25 January 2013

Book Review: Respectable Sins

When I opened my Christmas gifts from my wife this year, there were a lot of Jerry Bridges books.  In fact, I think all of them were from Jerry Bridges, which is fine by me.  He has been my favorite author as of late.  The most recent one was Respectable Sins: Confronting the Sins We Tolerate, a book I have been looking forward to reading for a long time. 

In this book, Bridges addresses the sins that we as Christians tolerate. From his preface, "The motivation for this book stems from a growing conviction that those of us whom I call conservative evangelicals may have become so preoccupied with some of the major sins of society around us that we have lost sight of the need to deal with our own 'more refined' sins." He acknowledges how deeply our sins, even these more respectable ones, can affect our lives. As he so commonly does, he points to the gospel as the remedy. 
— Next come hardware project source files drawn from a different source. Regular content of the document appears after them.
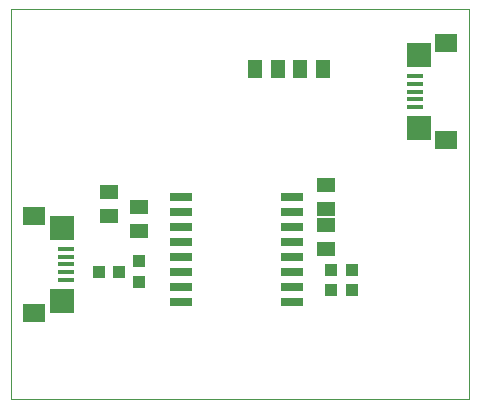
<source format=gtp>
G75*
%MOIN*%
%OFA0B0*%
%FSLAX24Y24*%
%IPPOS*%
%LPD*%
%AMOC8*
5,1,8,0,0,1.08239X$1,22.5*
%
%ADD10C,0.0000*%
%ADD11R,0.0758X0.0256*%
%ADD12R,0.0787X0.0827*%
%ADD13R,0.0748X0.0630*%
%ADD14R,0.0531X0.0157*%
%ADD15R,0.0425X0.0413*%
%ADD16R,0.0413X0.0425*%
%ADD17R,0.0630X0.0512*%
%ADD18R,0.0512X0.0630*%
D10*
X000458Y000150D02*
X000458Y013150D01*
X015708Y013150D01*
X015708Y000150D01*
X000458Y000150D01*
D11*
X006103Y003400D03*
X006103Y003900D03*
X006103Y004400D03*
X006103Y004900D03*
X006103Y005400D03*
X006103Y005900D03*
X006103Y006400D03*
X006103Y006900D03*
X009813Y006900D03*
X009813Y006400D03*
X009813Y005900D03*
X009813Y005400D03*
X009813Y004900D03*
X009813Y004400D03*
X009813Y003900D03*
X009813Y003400D03*
D12*
X002133Y003430D03*
X002133Y005870D03*
X014032Y009180D03*
X014032Y011620D03*
D13*
X014958Y012014D03*
X014958Y008786D03*
X001208Y006264D03*
X001208Y003036D03*
D14*
X002261Y004138D03*
X002261Y004394D03*
X002261Y004650D03*
X002261Y004906D03*
X002261Y005162D03*
X013905Y009888D03*
X013905Y010144D03*
X013905Y010400D03*
X013905Y010656D03*
X013905Y010912D03*
D15*
X004708Y004744D03*
X004708Y004056D03*
D16*
X004052Y004400D03*
X003363Y004400D03*
X011113Y004450D03*
X011802Y004450D03*
X011802Y003800D03*
X011113Y003800D03*
D17*
X010958Y005156D03*
X010958Y005944D03*
X010958Y006506D03*
X010958Y007294D03*
X004708Y006544D03*
X003708Y006256D03*
X003708Y007044D03*
X004708Y005756D03*
D18*
X008564Y011150D03*
X009351Y011150D03*
X010064Y011150D03*
X010851Y011150D03*
M02*

</source>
His sixth chapter on "Directions for Dealing with Sins" is particularly worth while.  He suggests:

  1. We should always address our sins in the context of the gospel.
  2. We must always learn to rely on the enabling power of the Holy Spirit.
  3. While depending on the Holy Spirit, we must at the same time recognize our responsibility to diligently pursue all practical steps for dealing with our sins.
  4. We must identify specific areas of acceptable sins.
  5. We should bring to bear specific applicable scriptures to each of our subtle sins. 
  6. We should cultivate the practice of prayer over the sins we tolerate. 
  7. We should involve one or more other believers with us in our struggle against our subtle sins.  
In the later chapters of the book, he does address specific sins including: ungodliness, anxiety and frustration, discontentment, unthankfulness, pride selfishness, lack of self control, impatience and irritability, anger, the weeds of anger, judgmentalism, envy, jealousy, sins of the tongue, and worldliness.  I was particularly convicted by the chapters on self control and pride as they hit closest to home for me, though I suspect if you are human, you will find conviction and hope here too.